We test whether the intervening galaxy could potentially boost the apparent quasar emission by modeling the galaxy's emission from the far-ultraviolet to the microwave regimes using BAGPIPES²¹ (Carnall et al. 2018). We used the measured flux from WFC3/F125W image aperture photometry, complemented with upper-limit fluxes from the ACS/FR853N and PS1 bands as input data. Here, we assume the foreground emission, which was found in the F125W images to be from a star-forming main-sequence galaxy. To derive the stellar mass and star formation rate (SFR), we need to scale the galaxy SED by choosing a particular star formation history (SFH) model. The simplest form of a parametric model uses up to three shape parameters and a normalization. The most simple and widely used parametric SFH model is exponentially declining (tau model, τ). For this work, we consider the delayed exponentially declining SFHs, which is a tau model multiplied by the time since star formation began (T₀). This would remove both a discontinuity in SFR at T₀ and models with rising SFHs if τ is large (see Carnall et al. 2018). The model will fit the total formed stellar mass and time since star formation began with uniform priors in the value ranges of ${M}_{\mathrm{formed}}={10}^{1-15}{M}_{\odot }$ and ${T}_{0}=0.5-0.8\,\mathrm{Gyr}$, respectively. We assume a fixed value for the SFR timescale (τ = 0.3 Gyr), the metallicity (Z = 0.02; equals to solar metallicity), and the nebular emission parameter ($\mathrm{log}(U)=-3$). The value of A_V = 1.0 mag was also applied following the Calzetti et al. (2000) extinction law.

- [Source excerpt]
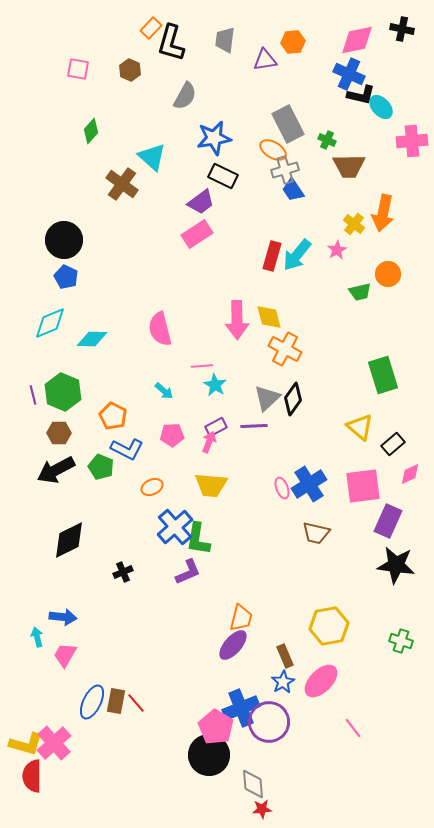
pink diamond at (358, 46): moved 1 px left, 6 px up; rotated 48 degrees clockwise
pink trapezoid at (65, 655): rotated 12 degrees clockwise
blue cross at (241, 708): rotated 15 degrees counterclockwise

- [Problem requirements]
Resume the passage on fitting the foreground galaxy's spectral energy distribution with BAGPIPES, starting after its final sentence on the Calzetti extinction law.

- [Output for this exercise]
For us, the central output calculated by BAGPIPES is the redshift-dependent galaxy stellar mass, which we will use to constrain the possible magnification for PSO J083+11 by applying the lensing equation (see Schneider 2006 for a review). Given the upper limit for the mass-to-light ratio (∼100) for disk and ellipticals, we can estimate the maximum total lens mass, including the dark matter contribution, from the galaxy stellar mass output of the model. Assuming a point-mass gravitational lens configuration, the possible combinations of Einstein angle (θ_E) and magnification (μ) can be calculated. Given the calculated lensing galaxy masses, we find limits of θ_E ≤ 05 and μ ≤ 1.07. Therefore, strong magnification of the quasar's emission by the foreground galaxy can be excluded. The calculated Einstein angles as a function of simulated galaxy masses and redshifts are shown in Figure 5.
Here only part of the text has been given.